Directed by: Amit Sharma
Starring: Arjun Kapoor, Sonakshi Sinha, Manoj Bajpai, Raj Babbar and Deepti Naval
What it’s about:
The film is about a boy from Agra named Pintoo (Arjun Kapoor) who is a self-styled Superman. He is always ready to help anyone in distress, mostly damsels. While on a trip out in Mathura with his friends, he spots Radhika (Sonakshi) being dragged by into a car by Gajender Singh (Manoj Bajpai). His intervention leads to a fight in which he slaps Gajender, not knowing that the man he has hit is the most feared man in the vicinity. Seconds later, there is a rain of bullets on him from Gajender’s men and he is forced to flee with Radhika. He then finds out that Radhika is running away from home, as Gajender is forcing her to marry him. What follows next is a cat-and-mouse chase across Agra and Mathura in the midst of which Pintoo and Radhika fall in love.
It is Amit Sharma’s first film as a feature film director (he’s made some remarkable ad films earlier – the most notable being the Google commercial) and whatever the fate of the film, it looks like the director is here to stay. He gets all the Bollywood notes right. The story is thin but Sharma keeps you absorbed with his stylish treatment and quick narrative. He understands the limitations of the story so he focuses intricately on the entire ambience and characters. Tevar is a classic example of a not-so-novel story told in the most stylish manner. Added to that, the director displays his finesse in all the clap-tracks, which form the crux of the film. From the glossy songs to the larger-than-life introductions to the power-packed dialogues, Sharma plays to the gallery knowing fully well where he’s going to get the ceetees and the taalis. Sharma’s biggest triumph is his casting – even when it comes to the smallest of characters. That itself makes the film look fresh. For Arjun, this is easily a film that could’ve been his launch pad. You would’ve thought that a film like Tevar and a character like Pintoo could’ve been carried off only by a superstar. But Arjun delivers big time. Tevar establishes his star persona like no other film has done before. Sonakshi Sinha makes a big impression and gets all her nuances right. The ‘Joganiyaa’ song is a perfect showcase of what the actress is capable of (shot wonderfully by Sharma). Manoj Bajpai is an absolute delight. He is mad (watch him making the most unusual proposal in the history of the world) and menacing (even in boxer shorts) in equal doses. Camerawork by Laxman Utekar is simply stunning and perhaps the best in recent times. The dialogues are perfectly in sync with the mood of the film.

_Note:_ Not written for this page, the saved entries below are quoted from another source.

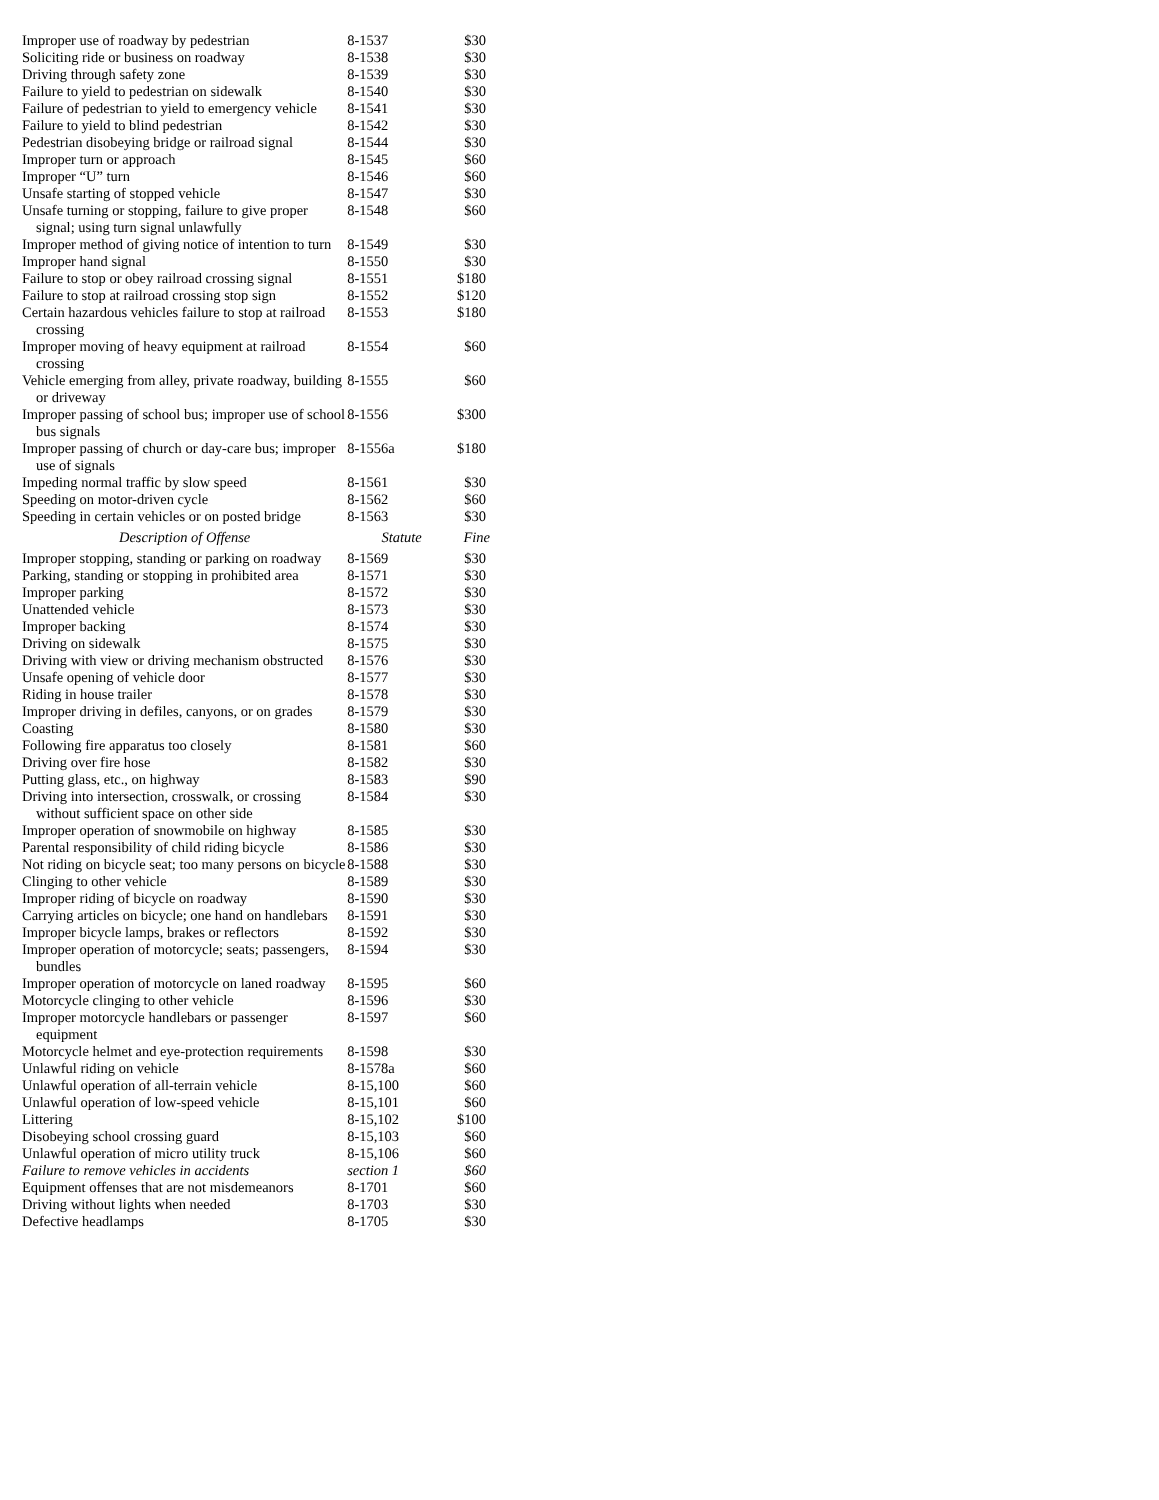| Improper use of roadway by pedestrian | 8-1537 | $30 |
| Soliciting ride or business on roadway | 8-1538 | $30 |
| Driving through safety zone | 8-1539 | $30 |
| Failure to yield to pedestrian on sidewalk | 8-1540 | $30 |
| Failure of pedestrian to yield to emergency vehicle | 8-1541 | $30 |
| Failure to yield to blind pedestrian | 8-1542 | $30 |
| Pedestrian disobeying bridge or railroad signal | 8-1544 | $30 |
| Improper turn or approach | 8-1545 | $60 |
| Improper “U” turn | 8-1546 | $60 |
| Unsafe starting of stopped vehicle | 8-1547 | $30 |
| Unsafe turning or stopping, failure to give proper signal; using turn signal unlawfully | 8-1548 | $60 |
| Improper method of giving notice of intention to turn | 8-1549 | $30 |
| Improper hand signal | 8-1550 | $30 |
| Failure to stop or obey railroad crossing signal | 8-1551 | $180 |
| Failure to stop at railroad crossing stop sign | 8-1552 | $120 |
| Certain hazardous vehicles failure to stop at railroad crossing | 8-1553 | $180 |
| Improper moving of heavy equipment at railroad crossing | 8-1554 | $60 |
| Vehicle emerging from alley, private roadway, building or driveway | 8-1555 | $60 |
| Improper passing of school bus; improper use of school bus signals | 8-1556 | $300 |
| Improper passing of church or day-care bus; improper use of signals | 8-1556a | $180 |
| Impeding normal traffic by slow speed | 8-1561 | $30 |
| Speeding on motor-driven cycle | 8-1562 | $60 |
| Speeding in certain vehicles or on posted bridge | 8-1563 | $30 |
| Description of Offense | Statute | Fine |
| Improper stopping, standing or parking on roadway | 8-1569 | $30 |
| Parking, standing or stopping in prohibited area | 8-1571 | $30 |
| Improper parking | 8-1572 | $30 |
| Unattended vehicle | 8-1573 | $30 |
| Improper backing | 8-1574 | $30 |
| Driving on sidewalk | 8-1575 | $30 |
| Driving with view or driving mechanism obstructed | 8-1576 | $30 |
| Unsafe opening of vehicle door | 8-1577 | $30 |
| Riding in house trailer | 8-1578 | $30 |
| Improper driving in defiles, canyons, or on grades | 8-1579 | $30 |
| Coasting | 8-1580 | $30 |
| Following fire apparatus too closely | 8-1581 | $60 |
| Driving over fire hose | 8-1582 | $30 |
| Putting glass, etc., on highway | 8-1583 | $90 |
| Driving into intersection, crosswalk, or crossing without sufficient space on other side | 8-1584 | $30 |
| Improper operation of snowmobile on highway | 8-1585 | $30 |
| Parental responsibility of child riding bicycle | 8-1586 | $30 |
| Not riding on bicycle seat; too many persons on bicycle | 8-1588 | $30 |
| Clinging to other vehicle | 8-1589 | $30 |
| Improper riding of bicycle on roadway | 8-1590 | $30 |
| Carrying articles on bicycle; one hand on handlebars | 8-1591 | $30 |
| Improper bicycle lamps, brakes or reflectors | 8-1592 | $30 |
| Improper operation of motorcycle; seats; passengers, bundles | 8-1594 | $30 |
| Improper operation of motorcycle on laned roadway | 8-1595 | $60 |
| Motorcycle clinging to other vehicle | 8-1596 | $30 |
| Improper motorcycle handlebars or passenger equipment | 8-1597 | $60 |
| Motorcycle helmet and eye-protection requirements | 8-1598 | $30 |
| Unlawful riding on vehicle | 8-1578a | $60 |
| Unlawful operation of all-terrain vehicle | 8-15,100 | $60 |
| Unlawful operation of low-speed vehicle | 8-15,101 | $60 |
| Littering | 8-15,102 | $100 |
| Disobeying school crossing guard | 8-15,103 | $60 |
| Unlawful operation of micro utility truck | 8-15,106 | $60 |
| Failure to remove vehicles in accidents | section 1 | $60 |
| Equipment offenses that are not misdemeanors | 8-1701 | $60 |
| Driving without lights when needed | 8-1703 | $30 |
| Defective headlamps | 8-1705 | $30 |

The problem with Tevar is that it is a remake of a south film from 2003 and the story, at times, not only seems dated but you can predict almost every scene. The film gets too violent after a point. And though Sharma manages to keep the action real in almost the entire film, one wonders why he had to succumb to the ‘cable action’ in the climax that spoils the fun. A more real, more earthy and more effective climax would’ve made a world of difference. The screenplay, at times, challenges your sensibilities and that’s sacrilege coming from a new-age director.
What to do:
Tevar is pure and unapologetic commercial cinema served on a glossy platter. If that’s your cup of tea, this one is a treat.